Réponses au questionnaire « culture » du webzine Unidivers

Cette semaine le webzine culturel rennais Unidivers publie les réponses données par les candidats a son questionnaire sur la culture.
Nous publions ci dessous l’intégralité du questionnaire et les réponses faites par Alexandre Noury, tête de liste Solidarité et progrès et Bruno Abrial, colistier.
Pour retrouver le questionnaire et les réponses sur le site d’Unidivers, cliquez ici !

 

1. Pour nombre de Rennais et de Français, l’accès à la culture pour tous reste un objectif prioritaire avec la sauvegarde et le développement du patrimoine culturel, la défense de la liberté d’expression et du pluralisme ainsi que le soutien à la création artistique.
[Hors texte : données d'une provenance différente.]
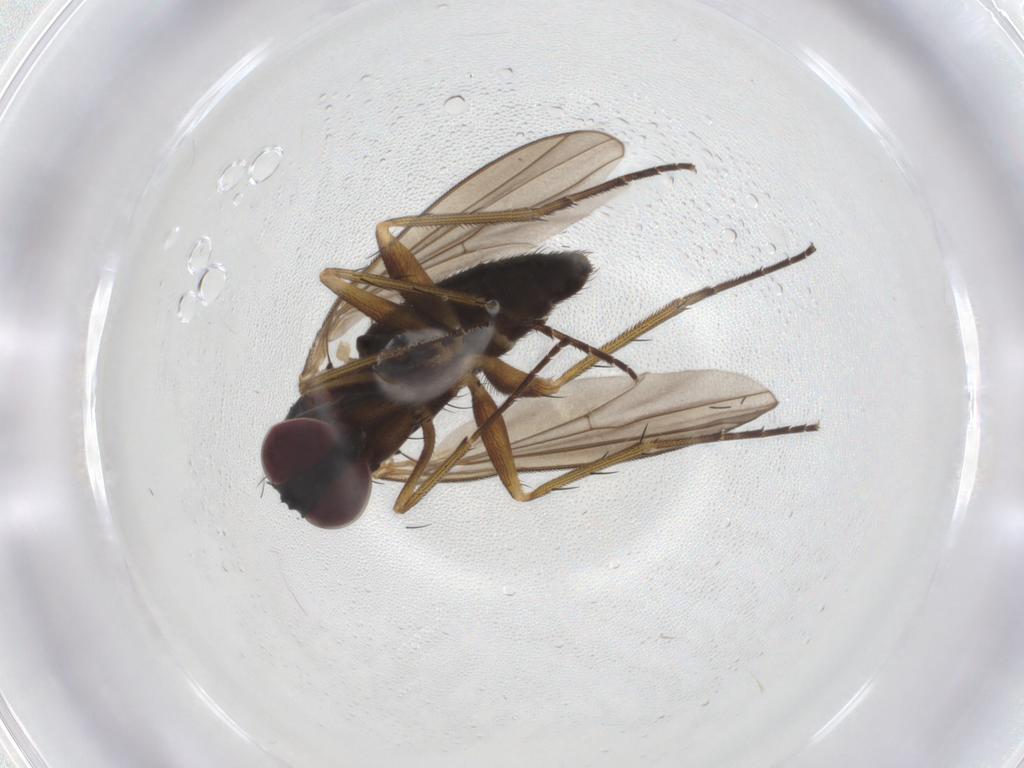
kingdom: Animalia
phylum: Arthropoda
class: Insecta
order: Diptera
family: Dolichopodidae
Qu’en pensez-vous ? De vôtre côté, comment concevez-vous la culture et sa place dans notre société aussi bien nationale que locale ?

Je partage pleinement le sentiment que tout ce qui a regard à la culture, et en particulier l’accès pour le plus grand nombre, est une chose essentielle ; d’autant plus dans la période de crise existentielle que nous traversons : le pouvoir de l’argent rabaisse l’homme à ses instincts les plus primaires. Tandis que nous avons relativement progressé dans le domaine matériel (ce qui est de moins en moins vrai depuis quelques années), nous avons régressé dans le domaine de l’esprit, c’est-à-dire dans ce qui est proprement humain. Bref, nous sommes devenus des abrutis-Ipod.

La culture est ce qui nous permet de nous libérer de la prison du présent : en accédant aux plus grandes œuvres de l’histoire de l’humanité, en découvrant les cultures d’outre-temps et d’outre-lieux, on reconnaît qu’il s’agit de différentes expressions d’une même humanité ; on sollicite alors en nous nos cordes les plus profondes, celles de l’estime de soi, du respect de l’autre et de l’amour de l’humanité.

2. Quels sont les principaux atouts, mais aussi les principaux handicaps qui pèsent sur la vie culturelle à Rennes, sur son rayonnement régional, national et international ? Quelle nouvelle vision défendriez-vous si vous étiez élu(e) ?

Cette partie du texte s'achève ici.